Em faroeste de símbolos ressignificados, Erico Rassi deixa as personagens femininas saírem de cena para expor as deficiências emocionais masculinas
Uma mulher se levanta e caminha até o horizonte, vista apenas de costas para a câmera enquanto dois homens brigam por ela. Essa é a última vez que Oeste Outra Vez mostrará a figura feminina em suas imagens. A canção de Nelson Ned a todo volume no fundo enquanto homens bebem suas solidões encerra o filme. Esses dois momentos são a síntese do que a obra escrita e dirigida por Erico Rassi tem a dizer. Nesse velho oeste brasileiro as mulheres saem de cena e os poucos homens povoam uma cidadezinha deprimente se comunicando de forma simplista e lenta. No bar de Totó (Ângelo Antônio), existem dois banheiros marcados como “ela” e “ele”, na frente da porta do feminino, caixas e entulhos se empilham indicando que nenhuma mulher frequenta esse lugar há um bom tempo. Nenhuma surpresa, esses homens são o retrato de uma masculinidade até bem universal mas, principalmente, muito brasileira. Entre eles os diálogos são falhos, os sentimentos se resumem ao verbo “gostar” para se referir a uma mulher da qual sentem falta e que já está com outro parceiro. Se comunicam em repetições e afirmações descomplicadas embora seus semblantes solitários indiquem um buraco mais fundo. São incapazes de pedir ajuda que não seja em busca de violência e, obviamente, não sabem como falar nem agir propriamente com as figuras femininas ausentes. Os símbolos do faroeste são ressignificados, a virilidade masculina perde força, ninguém acerta nenhum tiro, os assassinos são capengas e um tanto patéticos. Repetem aos montes a vontade de encontrar uma mulher para suprir as coisas práticas, cuidar da casa, fazer comida, preencher um espaço no lar e ao lado de cada um, mas só encontram companhia mesmo nos bares e copos de bebida, por vezes até uns nos outros.
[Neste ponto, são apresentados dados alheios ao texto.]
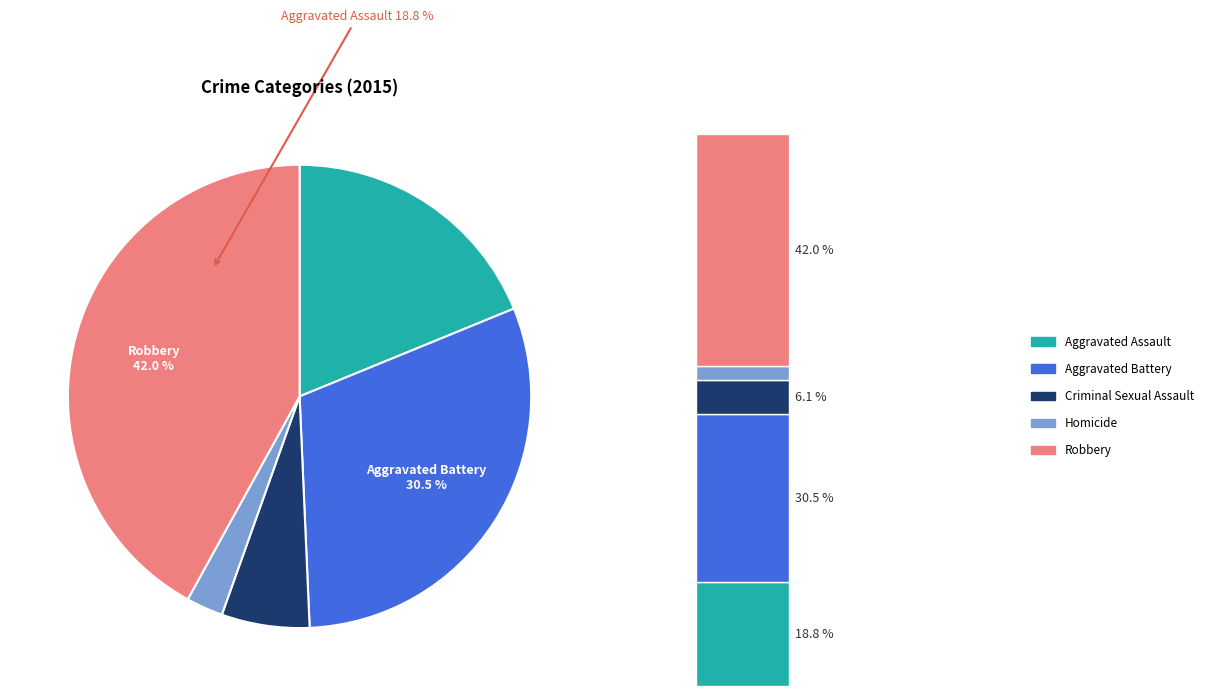

Is there any slice that represents more than half of the pie?

No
Em Oeste Outra Vez, as casas são sujas e bagunçadas, os personagens constantemente jogam lixo na rua pela porta da frente. Somando-se isso a uma melancolia latente desse povoado masculino, é gritante a ausência das figuras femininas. “É difícil encontrar outra mulher” eles repetem constantemente. Pelas imagens que apequenam homens e um texto fascinante que reforça as deficiências comunicativas e emocionais deles, Rassi faz um retrato de uma sociedade do passado, presente e futuro, dentro de um imaginário fantasioso. Se o gênero do faroeste foi capaz de elevar a força e potência máscula a partir de hollywood para o mundo todo, Oeste Outra Vez subverte essa intenção para expor quão pequenos e falhos os homens são na verdade. Não é que eles se sintam maiores e melhores do que como são ilustrados no filme, mas são justamente colocados da forma como se enxergam, diminutos. Em suas conversas, muito bem construídas por um humor que dá respiro para pontuar o quão simplistas são as coisas que eles têm a dizer, é quase como observar crianças em desenvolvimento estagnado. Eles sentem saudades, dores, incômodos e necessidades que são incapazes de pontuar. Nas ligações de Totó para a ex que o deixou, ele pouco consegue desenvolver, apenas espera que ela tenha magicamente mudado de ideia. Durval (Babu Santana) então, seu atual, nem ao menos percebeu que a mulher saiu andando e nunca mais voltou.
Entre os dois homens em lados opostos pela mesma mulher, os pistoleiros, um muito mais velho e dois mais jovens e mesmo assim, tão errantes quanto, Oeste Outra Vez dá dimensão de um sertão grande em Goiás, mas abandonado pelas pessoas. Os personagens que existem estão sempre no bar, as garrafas de bebida estão presentes em todos os cenários e casas, todos os moradores do lugar buscam na bebida algum conforto, bem como nas músicas, como a de Nelson Ned, um clássico dos balcões tristes com homens sofrendo. A quem assiste, só se ouve falar de uma esposa que foi embora, outra que mora com um amante mais jovem do outro lado do rio, mas sobram os vazios que elas deixam, mesmo que esses solitários sejam incapazes de dizer algo mais elaborado sobre o que sentem a partir disso. Fantástico e fascinante como Rassi faz o grande filme brasileiro deste ano e, também, uma obra que certamente ficará marcada no nosso cinema, utilizando um tema que não é sublinhado ou martelado em frases expositivas, mas traçado com delicadeza e controle de suas imagens e texto, seja por como as luzes operam para manter homens na escuridão ou como seus diálogos são elaborados para expor seus interiores precários. É tudo muito coeso sem precisar ser mastigado, a grandiosidade de trabalhar ausências e incapacidades para expor um retrato social com ajuda dos gêneros cinematográficos.